Nike let Alberto Salazar "weight-shame women, objectify their bodies, and ignore their health and wellbeing as part of its culture," Cain’s attorney said.
Mary Cain
Mary Cain walks off the track after competing in the women's special 1500-meter run at the Drake Relays athletics meet on April 29, 2016, in Des Moines, Iowa.Charlie Neibergall / AP file

A once-promising distance runner filed a $20 million lawsuit against a former coach and their employer, Nike, accusing them of inflicting years of emotional and physical abuse.

Mary Cain, 25, said she suffered long-term and permanent injuries, "loss of dignity, pride, self-esteem, developed an eating disorder, major depressive disorder" and post-traumatic stress due to training under coach Alberto Salazar at the sports giant's Nike Oregon Project, according to the lawsuit filed Monday in Multnomah County Circuit Court.

Salazar callously controlled every aspect of Cain's life for four years and Nike should have warned her about the coach's "emotional and physically abusive behavior with female athletes," Kristen West McCall, a Portland lawyer representing Cain, said.

Salazar "consistently made comments to plaintiff about her appearance, her weight and her body," the civil complaint said. "Salazar told her she was too fat and that her breasts and bottom were too big."

McCall added: "Salazar and other Nike employees often made sexist and objectifying comments about female athletes, focusing on their appearance and weight, while they did not make similar comments to or regarding male athletes."

Salazar kept Cain on a strict diet, "arbitrarily" setting her weight at 114 pounds, which led to her being underfed, the lawsuit said. It also forced the runner to "to steal Cliff bars from her teammates and eat them in the bathroom," according to the document.
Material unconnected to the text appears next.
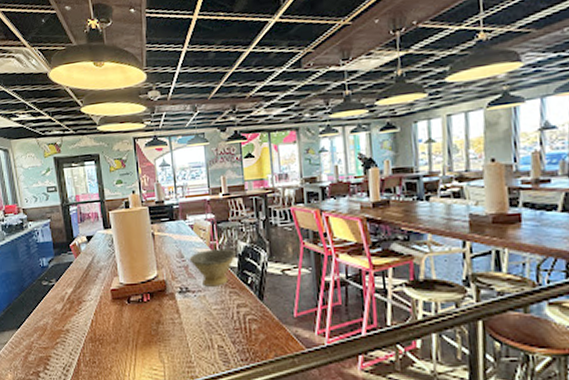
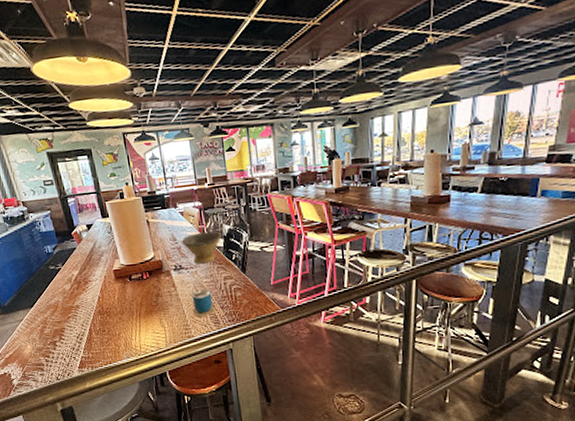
cup: none [198,312,227,355] -> present [192,285,216,318]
Cain was one of the world's most promising distance runners, winning the 3,000-meter world junior championship in 2014. But injuries, the abuse she allegedly suffered at the hands of Salazar and Nike's blind eye derailed that up-and-coming career, the lawsuit said.

Cain even began cutting herself and told Salazar and a Nike-hired sports psychologist as a way of "reaching out for help" and "they did nothing," according to the civil complaint.

In recent years, Cain has been an advocate for mental health awareness for athletes and a vocal critic of Nike and Salazar.

A Nike representative on Wednesday declined to specifically address Cain's allegations.

"We don’t comment on ongoing litigation," according to a Nike statement. "Nike is committed to positively affecting the future of sport for women and girls and we are doing more in this space than ever before."

Salazar did not respond to multiple email and telephone messages from NBC News on Wednesday, seeking his response.

Salazar helped found the Nike Oregon Project to make American distance runners competitive with the rest of the world. It was disbanded in 2019 after the U.S. Anti-Doping Agency accused Salazar of three violations. The agency banned him from the sport for four years.

Salazar appealed to the Court for Arbitration for Sport. Last month, the court upheld Salazar’s four-year ban from the sport and some of USADA’s findings. It ruled that Salazar attempted an “intentional and orchestrated scheme to mislead” anti-doping investigators when he tampered with evidence.

Earlier this year, Salazar received a lifetime ban from coaching by the U.S. Center for SafeSport for sexual and emotional misconduct.

He has previously denied all allegations of abuse.